La narrativa latinoamericana en general, y la ecuatoriana en particular, son unas literaturas demasiado graves y a ratos hasta solemnes. Cierto es que nuestras realidades son trágicas y, aparentemente, no se podría hacer humor de esas tragedias. No se trata de eso. Nuestros pueblos, aunque sufren injusticia y explotación, son pueblos esperanzados y hasta festivos; cotidianamente recurren al humor y a la ironía como formas de resistencia o –como en el caso de la alegre música caribeña y brasileña– a formas de supervivencia espiritual. La tristura andina parece haberse consubstanciado con buena parte de nuestra literatura indigenista y viceversa. Si a ese carácter sumamos el a veces engolado estilo de muchas de nuestras letras patrias, venimos a dar con un corpus oficial bastante farragoso. La solemnidad y la gravedad de esa literatura ha hecho nacer, por oposición, lo que peyorativamente se denomina literatura light, donde hay de todo: obras interesantes por su propuesta fresca y amena, y obras rayanas en el facilismo y la cursilería.
En general, diría, que son tiempos aciagos, de desconcierto. La sabiduría milenaria de nuestros pueblos ha sabido vencer todas las hostilidades para sobrevivir, para crear.

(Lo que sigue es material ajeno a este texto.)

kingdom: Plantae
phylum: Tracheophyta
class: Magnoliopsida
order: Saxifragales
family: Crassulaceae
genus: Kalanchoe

Si queremos crecer, hay que resistir nutriéndose de lo propio y abriéndose a lo plural, a lo valioso más que a lo nuevo por el simple hecho de serlo. La mejor forma de existir es tomando impulso en la tierra, no afirmándose en el aire. Creo que la tradición narrativa ecuatoriana es de las más ricas y fecundas por ser el reflejo de lo que es el país: la mixtura de todo lo que hay en él, la unidad en la variedad. Las diferencias nos vuelven diversos, mas no distintos. Pero también somos el designio astrológico que divide en dos al mundo.